Square Root of 706

The square root is the inverse of the square of the number. 706 is not a perfect square. The square root of 706 is expressed in both radical and exponential form. In the radical form, it is expressed as √706, whereas (706)^(1/2) in the exponential form. √706 ≈ 26.57066, which is an irrational number because it cannot be expressed in the form of p/q, where p and q are integers and q ≠ 0.

The prime factorization method is used for perfect square numbers. However, the prime factorization method is not used for non-perfect square numbers where the long-division method and approximation method are used. Let us now learn the following methods: 

• Prime factorization method 
• Long division method
• Approximation method

The product of prime factors is the prime factorization of a number. Now let us look at how 706 is broken down into its prime factors.

Step 1: Finding the prime factors of 706

Breaking it down, we get 2 x 353: 2^1 x 353^1

Step 2: Now that we have found the prime factors of 706, the second step is to make pairs of those prime factors. Since 706 is not a perfect square, the digits of the number can't be grouped in pairs. Therefore, calculating 706 using prime factorization is not straightforward.

The long division method is particularly used for non-perfect square numbers. In this method, we should check the closest perfect square number for the given number. Let us now learn how to find the square root using the long division method, step by step.

Step 1: To begin with, we need to group the numbers from right to left. In the case of 706, we need to group it as 06 and 7.

Step 2: Now we need to find n whose square is ≤ 7. We can say n is ‘2’ because 2 x 2 = 4 which is less than 7. Now the quotient is 2, after subtracting 4 from 7, the remainder is 3.

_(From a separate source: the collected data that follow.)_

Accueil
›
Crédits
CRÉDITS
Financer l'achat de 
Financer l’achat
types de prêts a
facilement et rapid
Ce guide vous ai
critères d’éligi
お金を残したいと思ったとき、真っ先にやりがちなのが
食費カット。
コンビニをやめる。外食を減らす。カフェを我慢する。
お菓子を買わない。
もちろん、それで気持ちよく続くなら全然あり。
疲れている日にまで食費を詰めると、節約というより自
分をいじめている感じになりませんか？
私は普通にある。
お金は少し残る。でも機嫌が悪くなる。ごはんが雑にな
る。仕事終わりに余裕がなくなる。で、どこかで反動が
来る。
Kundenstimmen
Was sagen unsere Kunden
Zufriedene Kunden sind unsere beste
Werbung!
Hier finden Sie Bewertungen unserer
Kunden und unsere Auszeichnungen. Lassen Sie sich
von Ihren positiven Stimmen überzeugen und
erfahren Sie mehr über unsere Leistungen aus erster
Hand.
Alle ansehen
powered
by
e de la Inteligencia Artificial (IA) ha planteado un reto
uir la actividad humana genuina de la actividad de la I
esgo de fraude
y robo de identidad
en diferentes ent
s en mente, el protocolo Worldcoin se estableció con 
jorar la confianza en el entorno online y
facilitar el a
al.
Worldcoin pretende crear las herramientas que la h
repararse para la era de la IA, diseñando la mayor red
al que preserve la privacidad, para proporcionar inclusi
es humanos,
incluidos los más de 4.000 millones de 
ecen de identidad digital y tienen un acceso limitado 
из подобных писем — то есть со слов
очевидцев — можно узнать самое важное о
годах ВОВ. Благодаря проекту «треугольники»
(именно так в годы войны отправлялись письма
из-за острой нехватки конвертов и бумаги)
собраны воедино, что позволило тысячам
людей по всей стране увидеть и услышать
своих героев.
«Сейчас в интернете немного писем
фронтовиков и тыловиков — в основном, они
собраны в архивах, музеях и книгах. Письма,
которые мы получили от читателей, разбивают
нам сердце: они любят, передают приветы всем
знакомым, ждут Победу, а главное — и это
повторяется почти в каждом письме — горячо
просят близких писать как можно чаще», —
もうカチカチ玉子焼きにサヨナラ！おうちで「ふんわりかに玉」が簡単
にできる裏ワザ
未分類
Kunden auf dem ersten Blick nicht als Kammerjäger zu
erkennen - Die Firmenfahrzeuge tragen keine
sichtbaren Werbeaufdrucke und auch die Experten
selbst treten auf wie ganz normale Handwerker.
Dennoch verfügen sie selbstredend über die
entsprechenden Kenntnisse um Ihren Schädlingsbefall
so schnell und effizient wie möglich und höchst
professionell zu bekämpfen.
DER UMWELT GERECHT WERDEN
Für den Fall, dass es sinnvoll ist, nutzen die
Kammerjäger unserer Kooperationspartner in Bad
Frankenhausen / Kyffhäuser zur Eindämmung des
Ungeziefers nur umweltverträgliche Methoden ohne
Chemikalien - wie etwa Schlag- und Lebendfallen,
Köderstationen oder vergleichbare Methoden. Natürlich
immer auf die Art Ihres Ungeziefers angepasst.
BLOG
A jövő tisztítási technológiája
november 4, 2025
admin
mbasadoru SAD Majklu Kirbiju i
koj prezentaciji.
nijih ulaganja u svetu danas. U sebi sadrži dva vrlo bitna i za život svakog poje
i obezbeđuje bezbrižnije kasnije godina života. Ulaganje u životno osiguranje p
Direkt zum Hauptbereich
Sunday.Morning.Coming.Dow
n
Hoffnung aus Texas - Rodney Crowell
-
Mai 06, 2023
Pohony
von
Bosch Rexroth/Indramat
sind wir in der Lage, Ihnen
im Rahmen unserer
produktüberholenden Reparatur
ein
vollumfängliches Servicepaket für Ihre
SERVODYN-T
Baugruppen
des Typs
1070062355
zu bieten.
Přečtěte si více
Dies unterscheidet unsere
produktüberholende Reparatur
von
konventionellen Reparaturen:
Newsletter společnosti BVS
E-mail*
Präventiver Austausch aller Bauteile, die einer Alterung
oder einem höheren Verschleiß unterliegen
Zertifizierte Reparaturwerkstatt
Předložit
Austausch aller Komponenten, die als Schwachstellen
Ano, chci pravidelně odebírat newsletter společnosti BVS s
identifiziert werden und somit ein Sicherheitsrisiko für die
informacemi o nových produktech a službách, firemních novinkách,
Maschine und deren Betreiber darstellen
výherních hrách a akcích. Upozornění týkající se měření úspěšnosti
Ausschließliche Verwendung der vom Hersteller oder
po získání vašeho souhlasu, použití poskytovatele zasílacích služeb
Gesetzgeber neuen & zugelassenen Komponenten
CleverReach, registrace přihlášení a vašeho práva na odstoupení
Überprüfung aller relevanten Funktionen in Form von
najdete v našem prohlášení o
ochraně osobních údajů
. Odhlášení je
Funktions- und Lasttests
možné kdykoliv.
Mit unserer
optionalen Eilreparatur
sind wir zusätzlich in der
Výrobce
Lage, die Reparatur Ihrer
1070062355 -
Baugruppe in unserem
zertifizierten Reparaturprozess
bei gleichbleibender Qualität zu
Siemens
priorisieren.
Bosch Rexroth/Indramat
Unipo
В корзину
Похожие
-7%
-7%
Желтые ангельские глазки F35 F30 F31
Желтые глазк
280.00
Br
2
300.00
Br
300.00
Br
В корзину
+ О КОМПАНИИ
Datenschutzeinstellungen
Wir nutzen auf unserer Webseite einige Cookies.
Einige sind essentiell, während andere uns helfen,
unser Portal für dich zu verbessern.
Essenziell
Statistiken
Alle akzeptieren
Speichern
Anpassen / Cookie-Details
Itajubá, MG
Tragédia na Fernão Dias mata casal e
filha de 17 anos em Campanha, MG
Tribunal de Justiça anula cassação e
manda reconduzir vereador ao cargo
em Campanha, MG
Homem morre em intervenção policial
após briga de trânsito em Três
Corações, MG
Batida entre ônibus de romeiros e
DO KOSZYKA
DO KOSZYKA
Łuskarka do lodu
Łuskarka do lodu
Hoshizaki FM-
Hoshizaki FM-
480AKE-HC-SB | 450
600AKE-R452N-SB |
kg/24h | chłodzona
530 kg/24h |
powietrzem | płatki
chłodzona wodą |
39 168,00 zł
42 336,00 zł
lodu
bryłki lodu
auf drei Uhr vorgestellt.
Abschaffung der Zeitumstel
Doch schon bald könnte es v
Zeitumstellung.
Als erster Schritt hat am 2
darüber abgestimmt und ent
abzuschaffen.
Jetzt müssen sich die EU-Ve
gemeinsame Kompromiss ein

Step 3: Now let us bring down 06, which is the new dividend. Add the old divisor with the same number 2 + 2, we get 4 which will be our new divisor.

Step 4: The new divisor will be the sum of the dividend and quotient. Now we get 4n as the new divisor, we need to find the value of n.

Step 5: The next step is finding 4n × n ≤ 306. Let us consider n as 7, now 47 x 7 = 329, which is too much, so we try n as 6.

Step 6: 46 x 6 = 276. Subtract 276 from 306, the difference is 30, and the quotient is 26.

Step 7: Since the dividend is less than the divisor, we need to add a decimal point. Adding the decimal point allows us to add two zeros to the dividend. Now the new dividend is 3000.

Step 8: Now we need to find the new divisor that is 532 because 532 x 5 = 2660.

Step 9: Subtracting 2660 from 3000, we get the result 340.

Step 10: Now the quotient is 26.5.

Step 11: Continue doing these steps until we get two numbers after the decimal point. Suppose if there is no decimal value, continue till the remainder is zero.

So the square root of √706 is approximately 26.57.

The approximation method is another method for finding the square roots; it is an easy method to find the square root of a given number. Now let us learn how to find the square root of 706 using the approximation method.

Step 1: Now we have to find the closest perfect square of √706. The smallest perfect square less than 706 is 676 and the largest perfect square more than 706 is 729. √706 falls somewhere between 26 and 27.

Step 2: Now we need to apply the formula: (Given number - smallest perfect square) ÷ (Greater perfect square - smallest perfect square). Going by the formula (706 - 676) ÷ (729 - 676) = 30 ÷ 53 ≈ 0.566 Using the formula, we identified the decimal point of our square root. The next step is adding the value we got initially to the decimal number which is 26 + 0.57 = 26.57, so the square root of 706 is approximately 26.57.

• Square root: A square root is the inverse of a square. Example: 4^2 = 16 and the inverse of the square is the square root, that is √16 = 4.

• Irrational number: An irrational number is a number that cannot be written in the form of p/q, where q is not equal to zero and p and q are integers.

• Principal square root: A number has both positive and negative square roots; however, it is always the positive square root that has more prominence due to its uses in the real world. That is the reason it is also known as a principal square root.

• Long Division Method: A method used to find the square root of non-perfect square numbers by dividing and finding the quotient and remainder step by step.

• Approximation Method: A method used to estimate the square root by finding the closest perfect squares and determining a decimal value.